Marshall Duke instantly engaged an enraptured audience–and proved his point–with this short phrase. As Duke pointed out, each person desires to hear the story of others, and to share their own stories. What’s more, these stories have a strengthening power.
In his work with the Myth and Ritual in American Life center (MARIAL) alongside Robyn Fivush, Duke explored how he was able to examine the role of storytelling in the American family structure. What the work showed was that children who had shared stories among their families (as simple as where their parents met) proved to be more resilient. As Duke succinctly concluded, “[Stories] have power.”
A Patient’s Narrative
Bill Eley recognized the healing aspect of storytelling as well–from the viewpoint of a physician. Physicians, he estimated, spend nearly 70% of their time with a new patient focusing on that patient’s “illness,” or the patient narrative that is given describing their disease. Why is this narrative important to treating a patient? As Eley puts it, the best physicians are “expert historians”; those who are able to listen to and create an atmosphere of trust with their patient. In this atmosphere, patients are much more likely to take the advice of the physician and therefore maximize the outcome of their treatments. And the physician? Eley advises physicians that “once you enter into that [patient’s] narrative world, it gives you such strength.”

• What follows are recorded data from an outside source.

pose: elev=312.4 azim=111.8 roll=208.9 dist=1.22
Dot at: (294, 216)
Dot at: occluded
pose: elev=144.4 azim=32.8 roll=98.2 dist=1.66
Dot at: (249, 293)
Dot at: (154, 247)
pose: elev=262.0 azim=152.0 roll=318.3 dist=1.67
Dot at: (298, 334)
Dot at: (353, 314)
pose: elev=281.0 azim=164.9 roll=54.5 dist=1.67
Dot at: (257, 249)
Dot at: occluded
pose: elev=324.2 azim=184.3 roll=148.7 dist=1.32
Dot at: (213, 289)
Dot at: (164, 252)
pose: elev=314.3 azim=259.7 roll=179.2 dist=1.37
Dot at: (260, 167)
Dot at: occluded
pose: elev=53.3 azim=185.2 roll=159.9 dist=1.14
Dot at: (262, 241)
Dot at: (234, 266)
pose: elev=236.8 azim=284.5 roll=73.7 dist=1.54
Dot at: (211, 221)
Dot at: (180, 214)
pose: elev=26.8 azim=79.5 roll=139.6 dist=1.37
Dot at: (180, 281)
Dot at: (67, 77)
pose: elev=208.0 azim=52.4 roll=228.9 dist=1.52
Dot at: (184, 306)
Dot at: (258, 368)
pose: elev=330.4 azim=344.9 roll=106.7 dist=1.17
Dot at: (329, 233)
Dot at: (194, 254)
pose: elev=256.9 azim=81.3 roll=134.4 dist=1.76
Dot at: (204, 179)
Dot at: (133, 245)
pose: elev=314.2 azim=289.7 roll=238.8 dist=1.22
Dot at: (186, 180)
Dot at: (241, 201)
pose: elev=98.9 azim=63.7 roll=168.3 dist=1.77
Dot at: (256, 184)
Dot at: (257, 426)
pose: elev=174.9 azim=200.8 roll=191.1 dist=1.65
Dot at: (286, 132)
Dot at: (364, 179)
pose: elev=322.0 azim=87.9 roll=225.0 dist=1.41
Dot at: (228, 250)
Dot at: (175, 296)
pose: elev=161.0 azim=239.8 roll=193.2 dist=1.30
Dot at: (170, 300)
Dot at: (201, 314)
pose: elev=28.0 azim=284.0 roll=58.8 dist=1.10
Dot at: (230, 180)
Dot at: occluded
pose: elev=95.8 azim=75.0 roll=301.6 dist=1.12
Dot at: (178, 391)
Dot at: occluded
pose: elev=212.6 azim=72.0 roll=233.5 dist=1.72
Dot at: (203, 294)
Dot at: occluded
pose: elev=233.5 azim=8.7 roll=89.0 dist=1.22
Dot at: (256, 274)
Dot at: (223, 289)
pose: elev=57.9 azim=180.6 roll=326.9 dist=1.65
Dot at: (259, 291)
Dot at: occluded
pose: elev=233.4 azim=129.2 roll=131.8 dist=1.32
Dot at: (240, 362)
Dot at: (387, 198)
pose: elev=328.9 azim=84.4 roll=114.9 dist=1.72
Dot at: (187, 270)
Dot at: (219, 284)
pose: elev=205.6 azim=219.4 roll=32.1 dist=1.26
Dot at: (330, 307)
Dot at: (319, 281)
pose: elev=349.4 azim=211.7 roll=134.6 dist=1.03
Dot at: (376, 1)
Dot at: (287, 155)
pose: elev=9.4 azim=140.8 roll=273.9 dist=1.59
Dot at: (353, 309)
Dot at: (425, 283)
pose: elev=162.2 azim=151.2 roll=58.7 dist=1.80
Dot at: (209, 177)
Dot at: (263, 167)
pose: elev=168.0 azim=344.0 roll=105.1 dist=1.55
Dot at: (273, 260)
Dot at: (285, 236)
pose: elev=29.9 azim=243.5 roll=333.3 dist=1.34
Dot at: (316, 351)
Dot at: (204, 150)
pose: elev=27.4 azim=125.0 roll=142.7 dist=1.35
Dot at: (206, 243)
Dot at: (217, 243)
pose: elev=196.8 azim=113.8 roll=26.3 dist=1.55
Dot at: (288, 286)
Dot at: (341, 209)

Kim Loudermilk spoke last, with a visual presentation that brought the audience’s attention to the “story” of college experiences that has been presented in pop culture through the decades. With references to movies like Mona Lisa Smiles, Dead Poet’s Society and Animal House, Loudermilk was able to recognize that many of the reoccurring themes about college life in pop culture are negative, in which students are portrayed as sports playing, party throwing, sexually active youths, and faculty are portrayed as alcoholic failures.
This, Loudermilk continued, is not the reality of a college campus and it is definitely not Emory’s story. Why we should we care that this image is being portrayed? Because, as Kim poignantly pointed out, “whether they reflect reality or not,” stories can have real life effects on cultural perceptions.
Across these different perspectives, what each speaker had in common was that they elucidated the power that stories have: to engage, to heal, and even, sometimes, to deceive. Stories play a role in our careers, our families, and our own personal perceptions. And at a university such as Emory, is it clear that there are many different stories to be told.